◆ Excerpted data ◆

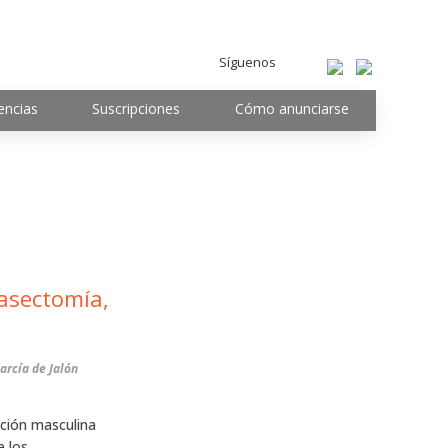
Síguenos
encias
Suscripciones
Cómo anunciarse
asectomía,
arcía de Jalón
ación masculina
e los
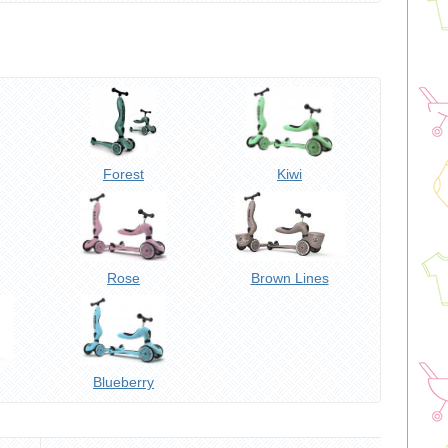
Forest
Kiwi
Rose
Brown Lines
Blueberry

---

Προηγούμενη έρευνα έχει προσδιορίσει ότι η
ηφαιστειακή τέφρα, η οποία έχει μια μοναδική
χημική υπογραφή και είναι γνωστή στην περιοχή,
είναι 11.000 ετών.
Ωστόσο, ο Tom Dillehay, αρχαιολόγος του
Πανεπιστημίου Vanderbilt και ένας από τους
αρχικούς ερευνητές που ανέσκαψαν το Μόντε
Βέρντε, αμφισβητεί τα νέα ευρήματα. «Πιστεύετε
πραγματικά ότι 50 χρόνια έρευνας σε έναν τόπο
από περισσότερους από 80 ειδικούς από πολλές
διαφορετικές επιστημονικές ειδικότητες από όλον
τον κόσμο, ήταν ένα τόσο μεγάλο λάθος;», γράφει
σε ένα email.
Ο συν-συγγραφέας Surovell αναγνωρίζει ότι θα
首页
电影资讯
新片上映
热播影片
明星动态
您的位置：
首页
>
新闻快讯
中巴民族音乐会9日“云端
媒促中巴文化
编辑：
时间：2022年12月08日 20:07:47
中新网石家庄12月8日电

◆ Task objective ◆
Could you write out the listing again, starting with the line with "Προηγούμενη έρευνα έχει προσδιορίσει ότι η" and going on through the line with "中新网石家庄12月8日电", substituting "e-mail" for "email" and leaving everything else unchanged?

◆ Reply ◆
Προηγούμενη έρευνα έχει προσδιορίσει ότι η
ηφαιστειακή τέφρα, η οποία έχει μια μοναδική
χημική υπογραφή και είναι γνωστή στην περιοχή,
είναι 11.000 ετών.
Ωστόσο, ο Tom Dillehay, αρχαιολόγος του
Πανεπιστημίου Vanderbilt και ένας από τους
αρχικούς ερευνητές που ανέσκαψαν το Μόντε
Βέρντε, αμφισβητεί τα νέα ευρήματα. «Πιστεύετε
πραγματικά ότι 50 χρόνια έρευνας σε έναν τόπο
από περισσότερους από 80 ειδικούς από πολλές
διαφορετικές επιστημονικές ειδικότητες από όλον
τον κόσμο, ήταν ένα τόσο μεγάλο λάθος;», γράφει
σε ένα e-mail.
Ο συν-συγγραφέας Surovell αναγνωρίζει ότι θα
首页
电影资讯
新片上映
热播影片
明星动态
您的位置：
首页
>
新闻快讯
中巴民族音乐会9日“云端
媒促中巴文化
编辑：
时间：2022年12月08日 20:07:47
中新网石家庄12月8日电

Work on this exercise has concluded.